Video: Some Senate Democrats want to move ahead with health care with or without Republican support, but President Barack Obama is trying to convince Congress bipartisanship is needed. Sen. Olympia Snowe, R-Maine, discusses.
The benefit tax fell out of favor after some Senate Democrats, included Majority Leader
Harry Reid, objected to it as a potential tax on the middle tax. Obama also was a staunch opponent of it during his campaign, and
criticized John McCain for wanting to tax health benefits "for the first time ever."
In a hearing before the House today, Congressional Budget Office Director Douglas Elmendorf said current Democratic plans for health reform do nothing to slow the rate in the growth of health-care costs (or commonly referred to as lowering 'the cost curve'). But Baucus said taxing employer benefits could help address that.
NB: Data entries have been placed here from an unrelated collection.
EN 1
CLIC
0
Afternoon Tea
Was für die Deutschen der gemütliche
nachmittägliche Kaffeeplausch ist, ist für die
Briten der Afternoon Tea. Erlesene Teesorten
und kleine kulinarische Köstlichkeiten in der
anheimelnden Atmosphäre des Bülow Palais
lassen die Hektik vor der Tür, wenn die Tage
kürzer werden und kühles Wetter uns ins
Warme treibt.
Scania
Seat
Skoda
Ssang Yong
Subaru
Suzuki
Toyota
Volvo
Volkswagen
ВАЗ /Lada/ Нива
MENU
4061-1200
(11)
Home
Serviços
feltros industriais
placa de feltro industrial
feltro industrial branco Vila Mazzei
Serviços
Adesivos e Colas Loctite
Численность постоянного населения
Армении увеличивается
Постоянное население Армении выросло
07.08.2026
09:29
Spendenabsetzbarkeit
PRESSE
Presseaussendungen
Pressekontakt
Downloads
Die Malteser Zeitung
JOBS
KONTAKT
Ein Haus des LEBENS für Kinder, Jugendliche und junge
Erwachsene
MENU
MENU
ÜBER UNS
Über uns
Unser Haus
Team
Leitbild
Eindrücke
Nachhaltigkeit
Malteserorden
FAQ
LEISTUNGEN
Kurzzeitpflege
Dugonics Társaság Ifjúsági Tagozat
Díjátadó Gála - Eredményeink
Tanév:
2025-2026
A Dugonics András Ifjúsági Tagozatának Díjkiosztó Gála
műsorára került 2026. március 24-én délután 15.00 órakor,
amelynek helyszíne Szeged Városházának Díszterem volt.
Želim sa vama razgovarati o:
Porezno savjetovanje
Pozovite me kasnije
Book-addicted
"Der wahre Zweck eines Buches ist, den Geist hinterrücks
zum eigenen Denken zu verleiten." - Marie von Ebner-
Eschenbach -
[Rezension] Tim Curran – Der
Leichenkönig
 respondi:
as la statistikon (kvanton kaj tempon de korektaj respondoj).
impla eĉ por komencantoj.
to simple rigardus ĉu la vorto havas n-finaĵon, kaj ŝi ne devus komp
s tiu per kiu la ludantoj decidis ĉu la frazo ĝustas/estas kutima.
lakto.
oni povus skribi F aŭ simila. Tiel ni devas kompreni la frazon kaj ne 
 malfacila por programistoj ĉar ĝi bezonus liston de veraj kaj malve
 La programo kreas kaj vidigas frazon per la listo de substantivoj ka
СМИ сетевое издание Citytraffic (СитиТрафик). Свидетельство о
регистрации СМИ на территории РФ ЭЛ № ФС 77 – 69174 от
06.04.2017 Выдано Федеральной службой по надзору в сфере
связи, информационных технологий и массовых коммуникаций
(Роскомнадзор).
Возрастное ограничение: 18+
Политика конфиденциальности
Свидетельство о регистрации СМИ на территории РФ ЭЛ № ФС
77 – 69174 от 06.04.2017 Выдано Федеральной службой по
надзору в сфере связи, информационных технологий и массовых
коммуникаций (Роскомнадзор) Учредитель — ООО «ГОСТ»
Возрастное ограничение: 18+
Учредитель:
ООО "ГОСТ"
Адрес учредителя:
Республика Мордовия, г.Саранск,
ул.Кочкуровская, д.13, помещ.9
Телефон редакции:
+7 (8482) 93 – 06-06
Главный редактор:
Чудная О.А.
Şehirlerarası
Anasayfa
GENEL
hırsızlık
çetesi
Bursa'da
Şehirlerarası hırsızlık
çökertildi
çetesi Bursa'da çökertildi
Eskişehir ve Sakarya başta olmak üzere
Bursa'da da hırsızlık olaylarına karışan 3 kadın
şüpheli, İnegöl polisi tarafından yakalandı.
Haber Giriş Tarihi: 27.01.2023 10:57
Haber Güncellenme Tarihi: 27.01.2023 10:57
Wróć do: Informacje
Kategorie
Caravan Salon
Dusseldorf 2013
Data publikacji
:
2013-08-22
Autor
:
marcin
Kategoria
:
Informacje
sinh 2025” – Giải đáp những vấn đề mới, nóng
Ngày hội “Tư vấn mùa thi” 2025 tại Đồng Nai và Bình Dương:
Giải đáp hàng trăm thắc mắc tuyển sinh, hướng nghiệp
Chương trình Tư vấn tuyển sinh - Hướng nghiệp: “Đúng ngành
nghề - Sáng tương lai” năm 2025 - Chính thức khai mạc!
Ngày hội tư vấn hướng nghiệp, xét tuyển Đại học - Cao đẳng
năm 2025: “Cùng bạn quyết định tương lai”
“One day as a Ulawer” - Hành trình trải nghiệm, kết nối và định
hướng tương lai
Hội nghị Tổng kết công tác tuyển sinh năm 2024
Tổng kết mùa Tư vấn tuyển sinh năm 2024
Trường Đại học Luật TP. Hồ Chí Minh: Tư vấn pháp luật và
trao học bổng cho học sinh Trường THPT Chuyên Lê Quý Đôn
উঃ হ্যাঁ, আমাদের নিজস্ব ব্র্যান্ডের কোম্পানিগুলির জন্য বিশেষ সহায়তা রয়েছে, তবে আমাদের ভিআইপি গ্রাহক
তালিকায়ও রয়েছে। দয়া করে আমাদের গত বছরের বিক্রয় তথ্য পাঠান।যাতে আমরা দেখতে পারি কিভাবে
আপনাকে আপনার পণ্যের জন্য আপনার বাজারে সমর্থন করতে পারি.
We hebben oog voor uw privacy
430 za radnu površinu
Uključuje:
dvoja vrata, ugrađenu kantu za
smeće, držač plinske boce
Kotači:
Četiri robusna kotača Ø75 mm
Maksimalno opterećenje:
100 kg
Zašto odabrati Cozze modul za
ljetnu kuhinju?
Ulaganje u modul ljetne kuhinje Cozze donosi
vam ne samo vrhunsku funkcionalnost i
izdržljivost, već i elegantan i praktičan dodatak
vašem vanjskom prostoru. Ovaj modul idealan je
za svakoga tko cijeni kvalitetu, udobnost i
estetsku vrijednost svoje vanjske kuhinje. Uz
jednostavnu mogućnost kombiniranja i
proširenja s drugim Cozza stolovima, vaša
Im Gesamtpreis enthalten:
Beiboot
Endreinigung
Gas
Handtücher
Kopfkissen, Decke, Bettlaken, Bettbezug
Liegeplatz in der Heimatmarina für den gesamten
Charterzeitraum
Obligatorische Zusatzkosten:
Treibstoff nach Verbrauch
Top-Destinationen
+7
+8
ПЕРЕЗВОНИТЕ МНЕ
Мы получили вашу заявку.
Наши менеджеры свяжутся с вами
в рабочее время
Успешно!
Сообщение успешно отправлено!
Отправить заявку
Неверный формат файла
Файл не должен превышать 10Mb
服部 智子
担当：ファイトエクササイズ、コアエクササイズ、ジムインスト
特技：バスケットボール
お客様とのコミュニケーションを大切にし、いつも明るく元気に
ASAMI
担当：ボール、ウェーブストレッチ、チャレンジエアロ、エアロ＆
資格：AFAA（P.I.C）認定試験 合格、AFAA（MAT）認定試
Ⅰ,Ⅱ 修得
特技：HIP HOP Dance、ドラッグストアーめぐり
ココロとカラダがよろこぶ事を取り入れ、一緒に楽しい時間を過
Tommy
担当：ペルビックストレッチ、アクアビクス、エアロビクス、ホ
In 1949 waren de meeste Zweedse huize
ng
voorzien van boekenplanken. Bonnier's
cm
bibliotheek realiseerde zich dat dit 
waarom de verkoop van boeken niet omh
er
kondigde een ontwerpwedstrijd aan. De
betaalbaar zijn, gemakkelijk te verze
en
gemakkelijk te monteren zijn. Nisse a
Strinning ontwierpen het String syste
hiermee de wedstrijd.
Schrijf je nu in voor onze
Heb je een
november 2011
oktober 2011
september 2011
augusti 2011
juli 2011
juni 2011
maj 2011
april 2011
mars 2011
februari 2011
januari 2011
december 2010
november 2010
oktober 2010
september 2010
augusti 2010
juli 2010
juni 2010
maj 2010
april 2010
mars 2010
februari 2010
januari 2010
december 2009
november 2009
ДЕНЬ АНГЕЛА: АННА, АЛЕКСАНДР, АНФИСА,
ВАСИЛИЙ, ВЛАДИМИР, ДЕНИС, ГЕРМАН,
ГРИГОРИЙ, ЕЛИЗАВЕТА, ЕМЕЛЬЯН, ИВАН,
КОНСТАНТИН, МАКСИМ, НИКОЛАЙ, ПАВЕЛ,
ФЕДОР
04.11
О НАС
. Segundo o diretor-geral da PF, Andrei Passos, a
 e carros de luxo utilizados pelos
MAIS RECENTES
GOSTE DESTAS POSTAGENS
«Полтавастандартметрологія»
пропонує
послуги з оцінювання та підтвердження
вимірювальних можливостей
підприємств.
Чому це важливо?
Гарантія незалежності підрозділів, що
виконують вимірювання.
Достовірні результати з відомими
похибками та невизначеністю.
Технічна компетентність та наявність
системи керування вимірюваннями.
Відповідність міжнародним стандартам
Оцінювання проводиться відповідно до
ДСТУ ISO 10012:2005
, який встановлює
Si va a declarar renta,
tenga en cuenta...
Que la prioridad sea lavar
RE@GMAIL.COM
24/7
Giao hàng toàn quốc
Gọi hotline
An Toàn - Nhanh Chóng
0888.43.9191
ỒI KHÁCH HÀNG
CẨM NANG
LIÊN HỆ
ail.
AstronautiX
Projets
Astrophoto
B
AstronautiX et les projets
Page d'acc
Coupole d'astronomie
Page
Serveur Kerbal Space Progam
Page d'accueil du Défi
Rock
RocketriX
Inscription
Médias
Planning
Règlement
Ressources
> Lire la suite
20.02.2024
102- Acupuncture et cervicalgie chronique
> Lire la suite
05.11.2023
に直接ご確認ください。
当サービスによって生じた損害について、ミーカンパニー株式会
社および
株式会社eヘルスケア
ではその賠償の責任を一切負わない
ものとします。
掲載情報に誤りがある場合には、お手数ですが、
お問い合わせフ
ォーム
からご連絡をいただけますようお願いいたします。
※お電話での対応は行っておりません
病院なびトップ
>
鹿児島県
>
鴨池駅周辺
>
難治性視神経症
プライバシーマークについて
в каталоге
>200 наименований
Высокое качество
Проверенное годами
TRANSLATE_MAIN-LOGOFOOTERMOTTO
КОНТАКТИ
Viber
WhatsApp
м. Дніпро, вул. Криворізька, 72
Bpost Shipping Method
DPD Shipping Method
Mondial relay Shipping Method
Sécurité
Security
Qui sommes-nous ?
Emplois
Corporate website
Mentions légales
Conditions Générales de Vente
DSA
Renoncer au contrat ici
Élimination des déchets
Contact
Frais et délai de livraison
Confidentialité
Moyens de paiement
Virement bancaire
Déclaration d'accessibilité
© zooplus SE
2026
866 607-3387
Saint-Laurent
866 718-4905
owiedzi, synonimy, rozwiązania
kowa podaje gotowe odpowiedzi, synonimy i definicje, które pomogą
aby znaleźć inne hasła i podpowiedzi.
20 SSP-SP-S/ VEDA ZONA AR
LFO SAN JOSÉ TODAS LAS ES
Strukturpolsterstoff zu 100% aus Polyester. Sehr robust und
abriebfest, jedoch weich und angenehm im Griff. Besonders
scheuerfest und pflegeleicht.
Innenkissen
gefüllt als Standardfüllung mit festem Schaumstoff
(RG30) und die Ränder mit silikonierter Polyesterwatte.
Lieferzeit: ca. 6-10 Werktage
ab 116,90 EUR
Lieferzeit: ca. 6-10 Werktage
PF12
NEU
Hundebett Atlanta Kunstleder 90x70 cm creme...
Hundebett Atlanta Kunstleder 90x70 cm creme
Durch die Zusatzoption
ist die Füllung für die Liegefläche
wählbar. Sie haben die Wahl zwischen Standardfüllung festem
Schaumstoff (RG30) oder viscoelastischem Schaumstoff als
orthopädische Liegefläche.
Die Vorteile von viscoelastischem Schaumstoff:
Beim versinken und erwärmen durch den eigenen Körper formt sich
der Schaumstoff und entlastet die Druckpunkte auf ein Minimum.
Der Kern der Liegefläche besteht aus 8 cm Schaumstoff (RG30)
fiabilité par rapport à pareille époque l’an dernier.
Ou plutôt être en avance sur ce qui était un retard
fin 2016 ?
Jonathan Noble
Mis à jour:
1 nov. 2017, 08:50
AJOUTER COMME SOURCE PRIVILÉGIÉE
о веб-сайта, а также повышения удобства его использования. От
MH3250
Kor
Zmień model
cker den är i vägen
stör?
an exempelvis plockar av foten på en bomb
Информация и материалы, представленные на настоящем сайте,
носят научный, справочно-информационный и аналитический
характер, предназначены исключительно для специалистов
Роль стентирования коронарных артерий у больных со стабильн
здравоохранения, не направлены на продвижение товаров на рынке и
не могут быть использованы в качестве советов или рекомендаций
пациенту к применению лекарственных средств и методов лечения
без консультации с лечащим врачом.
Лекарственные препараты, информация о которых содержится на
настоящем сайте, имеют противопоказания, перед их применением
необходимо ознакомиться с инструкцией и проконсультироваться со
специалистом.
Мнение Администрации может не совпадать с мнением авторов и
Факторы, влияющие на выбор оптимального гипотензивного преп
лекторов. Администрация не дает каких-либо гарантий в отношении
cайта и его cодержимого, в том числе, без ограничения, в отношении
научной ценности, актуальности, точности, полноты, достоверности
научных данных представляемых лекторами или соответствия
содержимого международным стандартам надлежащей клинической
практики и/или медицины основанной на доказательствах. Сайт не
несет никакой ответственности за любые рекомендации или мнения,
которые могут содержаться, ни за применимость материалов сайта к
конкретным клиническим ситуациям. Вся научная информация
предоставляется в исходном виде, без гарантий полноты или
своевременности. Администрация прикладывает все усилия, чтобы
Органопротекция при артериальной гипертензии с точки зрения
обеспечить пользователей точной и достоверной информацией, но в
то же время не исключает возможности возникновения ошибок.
*** CLARIFICATION *** Elmendorf was referring to Democratic bills that have been written (like the House bill and Senate HELP legislation), not all Democratic plans.
"We are clearly going to find ways to bend the cost curve in the right direction... The exclusion is one way," he said. "Is the exclusion totally off the table? No, it's not totally off the table... There's still a lot of interest in it."
Baucus comments followed a bipartisan meeting of seven Finance Committee members. He hopes craft a bipartisan bill with the group and then present it to the full committee for votes. "I hope we can reach some kind of agreement by the end of the day," he said. But he quickly walked the timing back when reporter pressed him. "As soon as possible, I don't what to say today, but as soon as possible."